What is motivation?

  • Published
  • By Capt. Willie Cooper
  • 22nd Mission Support Squadron commander
Papers are written about motivation almost on a daily basis; "Motivational speakers" make good money energizing a company's employees to work harder, faster or more efficiently. New programs and motivational theories are explained and dissected.

Motivation is typically defined as the forces that account for the arousal, selection, direction and continuation of behavior. It is common knowledge motivation is the key to success. After all, motivation is the trait that drives you into action, and without action you will never accomplish anything.
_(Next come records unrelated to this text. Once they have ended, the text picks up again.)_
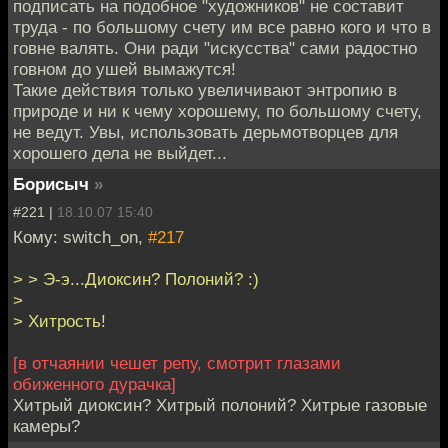
подписать на подобное "художников" не составит
труда - по большому счету им все равно кого и что в
говне валять. Они ради "искусства" сами радостно
говном до ушей вымажутся!
Такие действия только увеличивают энтропию в
природе и ни к чему хорошему, по большому счету,
не ведут. Увы, использовать дерьмотворцев для
хорошего дела не выйдет...
Борисыч
»
#221 |
18.10.07 15:40
Кому: switch_on,
#217
> > Э-э...Диоксин? Полоний? :)
>
> Хитрость!
[в отчаянии чешет репу, смотрит глазами
обиженного дурачка]
Хитрый диоксин? Хитрый полоний? Хитрые газовые
камеры?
With this in mind, motivation is a popular but complicated subject.

In the Air Force, we are always looking for ways to motivate individuals; whether it is recognition, such as awards, financial, with pay increases or an increase in responsibility, through promotion.
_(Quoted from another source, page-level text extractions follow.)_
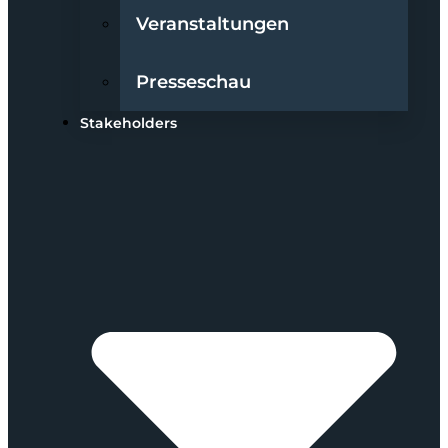
Veranstaltungen
Presseschau
Stakeholders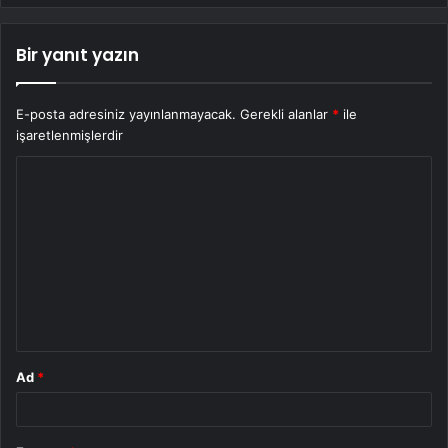
Bir yanıt yazın
E-posta adresiniz yayınlanmayacak.
Gerekli alanlar
*
ile
işaretlenmişlerdir
Y
o
r
u
m
*
Ad
*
All of us were motivated to join the Air Force, whether that motivation was to serve our country, to make a better life for our selfs or to be a part of something bigger.

However, many of us have at least one major misconception about motivation; one being that some Airmen are unmotivated. Strictly speaking, that is probably not true. As long as an Airman chooses goals and expends a certain amount of effort to achieve them, they are, by definition, motivated.

What some of us really mean is that a few Airmen are not motivated to behave in the way we would like them to.

When trying to figure this out, ask yourself a couple of questions:
· Do you personally thank people for a job well done?
· Is feedback timely and specific?
· Do you make time to meet with and listen to members on a regular basis?
· Do you share information about your organization with your Airmen on a regular basis?
· Do you ensure you have tools in place to get information to the lowest level?
· Do you involve members in decisions, especially those that will affect them?
· Do you reward members based on their performance or because you had to fill a quota?

Naturally, there are a number of other external variables that may cause Airmen to lose motivation. External issues that may affect them include divorce, parenthood, overwhelming debt, extended family issues or weight control; you do have the opportunity to learn from that information.

Knowing these other "variables" can increase your chances in the work area because it will allow you "situational awareness."